Document passage:
........

I'm a rather different person than I was at 25. I'm starting to get the hang
of bending my environment to suit my needs rather than bending myself to the
environment. My crazy ideas are 'ramen profitable' now. That's a big step up
from just talking about and occasionally implementing crazy ideas, then
getting bored and doing something else. My income between 25 and 29 went up
almost 30% a year. Now, part of that was that my income barely changed at all
from 21-25, see, I was born in '80. Few people in our industry did well those
years.

I mean, right now I'm starting to learn some of the social skills and
"responsibility" I skipped when I blew off school to play in the .com boom.
Massive productivity increases there (maybe not in terms of coding, but in
terms of getting things done, it's definitely worth something.)

I still feel unfinished, like I'm still a child. There is a lot left to learn.

........

Records for this exercise:
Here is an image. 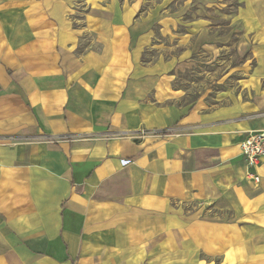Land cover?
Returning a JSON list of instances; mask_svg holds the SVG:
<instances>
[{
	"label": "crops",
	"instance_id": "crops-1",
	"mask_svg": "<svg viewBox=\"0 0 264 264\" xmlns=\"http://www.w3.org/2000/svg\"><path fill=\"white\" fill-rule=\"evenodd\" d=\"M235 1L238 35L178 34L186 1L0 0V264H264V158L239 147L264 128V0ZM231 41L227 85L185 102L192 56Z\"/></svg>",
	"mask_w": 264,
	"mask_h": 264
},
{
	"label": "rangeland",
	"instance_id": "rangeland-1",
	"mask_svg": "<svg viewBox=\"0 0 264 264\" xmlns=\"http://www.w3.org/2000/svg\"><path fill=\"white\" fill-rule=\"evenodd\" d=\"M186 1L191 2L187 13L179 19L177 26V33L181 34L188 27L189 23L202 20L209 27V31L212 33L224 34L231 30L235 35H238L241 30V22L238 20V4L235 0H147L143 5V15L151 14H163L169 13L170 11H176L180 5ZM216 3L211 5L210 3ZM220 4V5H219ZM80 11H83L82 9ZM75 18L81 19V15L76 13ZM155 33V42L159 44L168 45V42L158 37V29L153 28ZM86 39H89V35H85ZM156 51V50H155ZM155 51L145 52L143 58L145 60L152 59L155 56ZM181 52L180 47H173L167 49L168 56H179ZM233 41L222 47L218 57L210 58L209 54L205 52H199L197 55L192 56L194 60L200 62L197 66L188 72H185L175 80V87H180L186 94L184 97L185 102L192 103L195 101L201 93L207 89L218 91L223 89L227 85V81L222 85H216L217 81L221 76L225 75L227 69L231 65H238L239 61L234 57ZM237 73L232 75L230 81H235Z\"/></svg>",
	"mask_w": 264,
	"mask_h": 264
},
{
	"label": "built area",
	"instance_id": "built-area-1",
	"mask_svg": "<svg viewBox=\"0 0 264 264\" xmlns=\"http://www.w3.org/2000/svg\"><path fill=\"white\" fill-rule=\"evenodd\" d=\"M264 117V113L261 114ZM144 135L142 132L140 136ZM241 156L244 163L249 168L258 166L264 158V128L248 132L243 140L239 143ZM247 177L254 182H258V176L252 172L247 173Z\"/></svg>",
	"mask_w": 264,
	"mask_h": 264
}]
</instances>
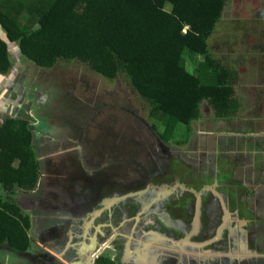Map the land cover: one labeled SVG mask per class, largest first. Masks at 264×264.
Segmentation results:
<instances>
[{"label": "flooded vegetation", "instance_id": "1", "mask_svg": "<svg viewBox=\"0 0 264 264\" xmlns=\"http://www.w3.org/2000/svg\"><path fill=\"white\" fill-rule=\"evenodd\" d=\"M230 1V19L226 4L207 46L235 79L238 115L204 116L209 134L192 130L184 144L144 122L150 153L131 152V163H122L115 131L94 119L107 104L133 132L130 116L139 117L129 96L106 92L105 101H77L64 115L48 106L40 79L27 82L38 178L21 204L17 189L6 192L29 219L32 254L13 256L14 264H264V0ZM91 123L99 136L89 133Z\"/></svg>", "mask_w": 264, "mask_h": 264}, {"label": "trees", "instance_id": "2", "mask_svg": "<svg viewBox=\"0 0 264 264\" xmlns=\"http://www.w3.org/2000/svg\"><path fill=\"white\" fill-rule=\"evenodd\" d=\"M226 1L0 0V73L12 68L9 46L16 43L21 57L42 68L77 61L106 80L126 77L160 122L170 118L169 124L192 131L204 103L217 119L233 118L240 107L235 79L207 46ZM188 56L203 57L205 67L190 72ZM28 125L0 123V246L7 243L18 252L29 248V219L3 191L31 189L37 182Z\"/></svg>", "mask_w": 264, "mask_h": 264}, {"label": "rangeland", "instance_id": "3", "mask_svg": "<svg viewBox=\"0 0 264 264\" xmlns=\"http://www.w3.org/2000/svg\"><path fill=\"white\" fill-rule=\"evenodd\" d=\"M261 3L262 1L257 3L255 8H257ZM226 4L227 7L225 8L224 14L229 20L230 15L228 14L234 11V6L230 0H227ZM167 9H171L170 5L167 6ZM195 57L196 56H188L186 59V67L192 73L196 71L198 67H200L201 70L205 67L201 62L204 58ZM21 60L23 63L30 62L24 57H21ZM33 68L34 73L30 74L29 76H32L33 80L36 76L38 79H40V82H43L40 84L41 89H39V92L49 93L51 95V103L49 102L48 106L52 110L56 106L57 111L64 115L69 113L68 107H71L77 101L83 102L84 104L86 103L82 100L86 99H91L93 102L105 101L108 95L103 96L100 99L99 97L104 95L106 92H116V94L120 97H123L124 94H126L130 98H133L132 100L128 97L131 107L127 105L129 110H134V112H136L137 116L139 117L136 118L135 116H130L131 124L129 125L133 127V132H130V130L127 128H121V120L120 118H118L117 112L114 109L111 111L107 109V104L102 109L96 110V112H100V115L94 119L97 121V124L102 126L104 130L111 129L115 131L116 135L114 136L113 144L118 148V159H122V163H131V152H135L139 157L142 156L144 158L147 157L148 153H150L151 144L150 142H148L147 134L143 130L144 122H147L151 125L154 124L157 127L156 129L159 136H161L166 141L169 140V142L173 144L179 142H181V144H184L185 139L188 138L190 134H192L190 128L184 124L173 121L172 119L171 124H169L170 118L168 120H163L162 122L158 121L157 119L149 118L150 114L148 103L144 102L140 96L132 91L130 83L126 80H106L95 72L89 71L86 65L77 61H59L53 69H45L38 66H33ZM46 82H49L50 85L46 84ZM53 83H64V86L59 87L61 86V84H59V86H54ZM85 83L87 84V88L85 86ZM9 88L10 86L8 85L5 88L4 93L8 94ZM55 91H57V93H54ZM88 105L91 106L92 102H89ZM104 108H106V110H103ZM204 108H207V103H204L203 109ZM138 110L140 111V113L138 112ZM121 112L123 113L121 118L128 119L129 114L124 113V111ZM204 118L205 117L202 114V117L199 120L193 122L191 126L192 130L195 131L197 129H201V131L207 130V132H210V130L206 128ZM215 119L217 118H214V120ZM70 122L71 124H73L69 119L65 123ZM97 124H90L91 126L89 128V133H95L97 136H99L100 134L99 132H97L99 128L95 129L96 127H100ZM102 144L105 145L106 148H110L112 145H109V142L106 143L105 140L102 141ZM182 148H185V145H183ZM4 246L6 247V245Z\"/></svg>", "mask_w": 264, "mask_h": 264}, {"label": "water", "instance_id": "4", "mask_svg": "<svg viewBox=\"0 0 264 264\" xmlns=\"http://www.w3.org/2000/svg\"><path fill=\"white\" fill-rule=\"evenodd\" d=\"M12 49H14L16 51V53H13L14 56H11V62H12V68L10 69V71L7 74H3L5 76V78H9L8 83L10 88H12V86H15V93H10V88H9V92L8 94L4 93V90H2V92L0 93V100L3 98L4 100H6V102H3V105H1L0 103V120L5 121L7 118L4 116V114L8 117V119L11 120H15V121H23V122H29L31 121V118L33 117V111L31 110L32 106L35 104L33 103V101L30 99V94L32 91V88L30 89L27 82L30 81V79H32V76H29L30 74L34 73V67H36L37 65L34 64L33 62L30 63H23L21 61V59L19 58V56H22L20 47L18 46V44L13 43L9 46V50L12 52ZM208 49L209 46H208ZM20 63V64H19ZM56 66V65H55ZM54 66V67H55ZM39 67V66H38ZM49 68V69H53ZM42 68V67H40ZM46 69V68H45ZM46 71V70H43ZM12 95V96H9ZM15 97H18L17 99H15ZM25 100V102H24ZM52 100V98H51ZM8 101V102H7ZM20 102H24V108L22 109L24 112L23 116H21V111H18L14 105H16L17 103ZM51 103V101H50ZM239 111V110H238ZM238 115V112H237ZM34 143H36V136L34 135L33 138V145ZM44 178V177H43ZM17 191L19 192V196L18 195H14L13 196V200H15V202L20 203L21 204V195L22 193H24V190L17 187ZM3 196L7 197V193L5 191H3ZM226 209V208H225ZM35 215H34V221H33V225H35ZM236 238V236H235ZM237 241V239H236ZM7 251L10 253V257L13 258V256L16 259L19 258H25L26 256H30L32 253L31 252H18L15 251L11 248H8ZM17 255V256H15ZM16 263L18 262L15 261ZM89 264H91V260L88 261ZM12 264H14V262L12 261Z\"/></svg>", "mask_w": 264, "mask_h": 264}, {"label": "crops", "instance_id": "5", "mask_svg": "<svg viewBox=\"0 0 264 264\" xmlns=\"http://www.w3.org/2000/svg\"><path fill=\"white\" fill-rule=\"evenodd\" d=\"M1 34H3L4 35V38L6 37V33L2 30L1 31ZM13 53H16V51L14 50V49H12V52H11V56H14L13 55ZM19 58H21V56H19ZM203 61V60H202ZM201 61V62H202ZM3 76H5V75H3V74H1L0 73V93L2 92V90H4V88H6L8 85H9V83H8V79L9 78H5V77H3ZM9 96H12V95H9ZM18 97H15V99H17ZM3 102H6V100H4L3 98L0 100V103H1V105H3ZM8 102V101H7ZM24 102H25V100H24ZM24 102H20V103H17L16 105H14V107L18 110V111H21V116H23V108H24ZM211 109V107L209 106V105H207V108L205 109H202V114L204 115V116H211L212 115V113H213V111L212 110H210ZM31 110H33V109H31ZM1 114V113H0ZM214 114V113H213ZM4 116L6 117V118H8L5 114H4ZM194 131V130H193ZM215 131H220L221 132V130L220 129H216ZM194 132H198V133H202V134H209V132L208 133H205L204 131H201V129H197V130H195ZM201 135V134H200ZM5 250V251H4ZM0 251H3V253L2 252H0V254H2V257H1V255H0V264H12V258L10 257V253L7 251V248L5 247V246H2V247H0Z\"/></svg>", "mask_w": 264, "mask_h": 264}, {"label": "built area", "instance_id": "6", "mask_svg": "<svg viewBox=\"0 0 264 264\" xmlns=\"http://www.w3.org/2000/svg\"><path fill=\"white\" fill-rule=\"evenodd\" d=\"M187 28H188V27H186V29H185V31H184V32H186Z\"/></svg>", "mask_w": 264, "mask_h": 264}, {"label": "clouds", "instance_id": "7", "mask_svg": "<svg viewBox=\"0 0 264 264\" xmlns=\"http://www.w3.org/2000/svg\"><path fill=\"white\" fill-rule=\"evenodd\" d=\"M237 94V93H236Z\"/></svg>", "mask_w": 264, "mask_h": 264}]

........

Your tasks:
**A.** Gather every line of the records that contains the string "instances".
**B.** Pick up the post on personal growth after its final sentence and continue writing it.
The records are unrelated to the post on personal growth.

Responses per task:
**A.**
Returning a JSON list of instances; mask_svg holds the SVG:
<instances>
</instances>
<instances>

**B.**
My body has begun to go downhill, I mean, I can't stay up all night drinking
mtn dew like I used to, but that presents it's own, possibly productivity
enhancing challenges. Apparently the retna in one eye is detaching. I mean,
the doctor did something with a laser, and it's under control, but from what I
understand, if you've got one eye with a detaching retna, it's much more
likely that your other eye is going to fail same way. So one of my next
projects is to learn how to use audio output from a computer as a blind person
does. I figure if my eyes don't fail it, well, I've got another output device,
and possibly the beginnings of a discrete wearable computer. And if they do,
if I can still use a computer, I'll get a driver and carry on as usual.

(ugh, I actually spent a bunch of time over the last two days going over my
backups trying to find one of those abandoned projects from when I was 25.
I've got some email from the era, but I don't seem to have the code.)